The SARS-COV-2 virus struck the United States early in 2020 and the threat posed by this pandemic convinced IU’s leadership to pivot to all virtual classes March 30 (after an extended spring break) and put all but the most essential on-campus research activities into hibernation until the June. These parallel mandates required our faculty to become very creative in order to fulfill our teaching and research missions while keeping our people and equipment safe as the pandemic evolved.
Even before President McRobbie’s announcements, our Teaching Faculty were preparing for the changes to instruction the move to online instruction would demand. They worked tirelessly throughout the extended spring break both modifying their own class materials as well as assisting their colleagues who had never given an online class before do the same. Lab classes had to be completely redesigned and virtual alternatives had to be created and/or assimilated. We all had to learn how to use Zoom, Kaltura, Canvas, and Teams to the fullest of each of their capabilities. Our faculty had to adapt assessment practices as in-person exams were no longer a possibility and each of the available virtual testing platforms had their own weaknesses and idiosyncrasies. It was a struggle; the adaptations exposed some weaknesses in long-held assumptions. However, the process also revealed the strength and creativity of our educators and the resilience of their students. 65 Chemistry and Biochemistry earned their degrees in May with 6 more doing so in August. The lessons learned in Spring of 2020 continue to inform our pedagogy moving forward. Throughout the summer our faculty redesigned their courses to account for the new hybrid model IU was rolling out for fall 2020. Lab classes have been redesigned to teach the most critical techniques and methods in laboratory spaces limited to one-third their former capacity. Large lecture classes have been moved completely online and new models of teaching and interacting with students have been developed, tweaked, and adopted. Each class and group of students have found unique ways to deal with the challenges. It is truly humbling to observe the creativity of our faculty and the determination of our students during this pandemic.
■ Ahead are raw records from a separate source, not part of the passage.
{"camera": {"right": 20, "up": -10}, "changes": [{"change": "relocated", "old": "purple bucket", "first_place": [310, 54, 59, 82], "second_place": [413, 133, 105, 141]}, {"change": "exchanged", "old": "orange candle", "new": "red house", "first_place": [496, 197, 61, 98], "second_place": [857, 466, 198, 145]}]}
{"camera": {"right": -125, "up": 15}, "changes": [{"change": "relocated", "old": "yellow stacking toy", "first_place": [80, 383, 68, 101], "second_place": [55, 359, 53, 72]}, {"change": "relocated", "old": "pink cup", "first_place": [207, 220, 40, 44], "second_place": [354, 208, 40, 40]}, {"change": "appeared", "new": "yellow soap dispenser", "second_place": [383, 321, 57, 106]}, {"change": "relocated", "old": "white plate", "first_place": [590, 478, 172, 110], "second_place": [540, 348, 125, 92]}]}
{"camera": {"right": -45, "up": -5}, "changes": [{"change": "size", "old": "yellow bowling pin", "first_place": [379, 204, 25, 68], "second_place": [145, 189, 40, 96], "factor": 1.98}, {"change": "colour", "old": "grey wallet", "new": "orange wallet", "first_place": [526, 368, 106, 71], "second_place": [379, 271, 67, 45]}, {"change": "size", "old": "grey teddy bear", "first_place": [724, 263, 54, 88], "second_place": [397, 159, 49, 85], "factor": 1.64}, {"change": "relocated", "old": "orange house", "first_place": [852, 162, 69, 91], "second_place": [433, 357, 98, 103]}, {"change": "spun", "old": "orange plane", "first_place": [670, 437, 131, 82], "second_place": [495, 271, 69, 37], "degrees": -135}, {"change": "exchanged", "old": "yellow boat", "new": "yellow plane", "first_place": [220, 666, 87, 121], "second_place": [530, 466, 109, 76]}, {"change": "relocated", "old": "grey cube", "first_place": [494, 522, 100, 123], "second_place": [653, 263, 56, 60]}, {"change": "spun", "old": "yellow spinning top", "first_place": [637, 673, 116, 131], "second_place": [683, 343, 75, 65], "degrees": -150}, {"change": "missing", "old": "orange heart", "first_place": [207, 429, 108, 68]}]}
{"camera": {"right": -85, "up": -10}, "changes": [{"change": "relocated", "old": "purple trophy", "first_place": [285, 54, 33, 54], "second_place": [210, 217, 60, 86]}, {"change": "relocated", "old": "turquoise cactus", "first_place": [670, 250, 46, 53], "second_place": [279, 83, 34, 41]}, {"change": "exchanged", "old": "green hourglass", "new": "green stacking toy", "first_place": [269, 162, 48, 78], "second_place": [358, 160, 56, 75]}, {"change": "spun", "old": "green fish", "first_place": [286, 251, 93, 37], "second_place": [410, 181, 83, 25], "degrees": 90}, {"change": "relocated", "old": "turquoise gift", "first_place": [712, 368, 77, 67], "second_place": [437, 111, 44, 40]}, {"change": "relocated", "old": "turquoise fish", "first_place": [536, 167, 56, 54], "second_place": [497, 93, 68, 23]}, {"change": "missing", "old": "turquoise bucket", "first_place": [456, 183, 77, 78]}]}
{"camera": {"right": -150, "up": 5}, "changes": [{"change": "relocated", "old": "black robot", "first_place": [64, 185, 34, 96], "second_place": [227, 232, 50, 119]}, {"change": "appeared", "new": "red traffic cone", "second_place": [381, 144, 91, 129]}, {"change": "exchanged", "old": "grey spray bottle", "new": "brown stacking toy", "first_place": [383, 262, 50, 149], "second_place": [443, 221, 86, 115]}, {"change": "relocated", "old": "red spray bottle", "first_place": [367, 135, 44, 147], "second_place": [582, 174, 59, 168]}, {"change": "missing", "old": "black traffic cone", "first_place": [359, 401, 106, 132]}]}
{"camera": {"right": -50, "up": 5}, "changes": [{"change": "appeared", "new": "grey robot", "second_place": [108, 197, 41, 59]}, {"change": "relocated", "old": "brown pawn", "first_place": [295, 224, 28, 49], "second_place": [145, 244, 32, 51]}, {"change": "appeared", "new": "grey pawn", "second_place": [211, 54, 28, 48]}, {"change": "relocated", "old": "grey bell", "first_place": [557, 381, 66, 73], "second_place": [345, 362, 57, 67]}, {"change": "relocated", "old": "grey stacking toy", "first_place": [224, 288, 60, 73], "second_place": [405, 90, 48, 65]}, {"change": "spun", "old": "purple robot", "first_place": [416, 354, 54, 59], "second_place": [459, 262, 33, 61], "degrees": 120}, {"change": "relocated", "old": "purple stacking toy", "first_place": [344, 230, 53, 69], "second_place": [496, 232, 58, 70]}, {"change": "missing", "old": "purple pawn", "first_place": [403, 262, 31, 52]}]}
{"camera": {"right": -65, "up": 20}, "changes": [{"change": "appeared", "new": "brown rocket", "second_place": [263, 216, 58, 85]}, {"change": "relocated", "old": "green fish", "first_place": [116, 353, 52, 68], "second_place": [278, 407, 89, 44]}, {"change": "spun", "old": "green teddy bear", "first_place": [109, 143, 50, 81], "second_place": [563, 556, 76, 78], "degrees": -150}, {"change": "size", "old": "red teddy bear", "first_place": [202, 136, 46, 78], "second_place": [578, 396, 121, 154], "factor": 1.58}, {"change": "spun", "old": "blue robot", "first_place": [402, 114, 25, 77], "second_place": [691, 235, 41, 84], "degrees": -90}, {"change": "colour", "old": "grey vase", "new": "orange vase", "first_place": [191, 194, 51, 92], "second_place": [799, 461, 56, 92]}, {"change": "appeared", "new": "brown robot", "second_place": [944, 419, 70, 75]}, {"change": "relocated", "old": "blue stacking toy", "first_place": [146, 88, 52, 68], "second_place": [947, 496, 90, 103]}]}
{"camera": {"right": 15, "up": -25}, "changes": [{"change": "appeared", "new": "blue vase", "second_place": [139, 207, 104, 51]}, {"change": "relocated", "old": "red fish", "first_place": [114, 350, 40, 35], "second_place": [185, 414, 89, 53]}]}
The research hibernation period from mid-March to June, 2020 brought the majority of laboratory research to a halt. Waivers had to obtained for the most essential personnel in each research group to permit them access to campus to maintain equipment (glove boxes, liquid nitrogen storage dewars, and superconducting magnets) and conduct periodic examinations of chemical storage areas and other infrastructure. Some research, especially that involving cell lines and animal models, could not be fully halted. A handful of researchers had projects directly related to understanding and fighting COVID-19; two of those groups are highlighted in other sections of this issue. The research process continued in different forms for the rest of us. The pause allowed time for old data to be reexamined in closer detail while also giving space for new ideas to be proposed and explored. Research group meetings went virtual and our graduate recruitment weekend pivoted from face-to-face to virtual with less than 3 weeks of preparation; 46 new graduate students agreed to join the department in the fall. As senior administrators and government health officials plotted the over-arching framework for reopening our campus, individual research groups crafted their own restart plans. Some groups had to reconfigure their layouts to allow students to work in a socially distant manner and at half capacity. Most embraced multiple shifts to lower the number of researchers present at any one time. Offices that held up to six graduate students were now limited to single or double occupancy. All of us got very well acquainted with VPN and Zoom. Shared resource facilities (NMR, mass spec, electron microscopy, stock room, etc.) all had to devise new procedures for safe access and create virtual training modules to minimize close contact. Laboratory research was permitted to resume (with approved restart plans) on June 1, and the Chemistry Building came back to life.
Moving forward, we continue to adapt to the new “normal” thrust upon us by our response to the risks of COVID-19. As this article was being written, many research groups were revising their plans to using the lessons learned this summer to work safely at an even higher level of activity. We continue to alter our approach to hosting effective discussion sections, lectures, and laboratory experiences incorporating best practices learned here at IU and from peer institutions. We hope the Spring 2021 semester proceeds even more smoothly than Fall 2020 and look forward to the successes to come.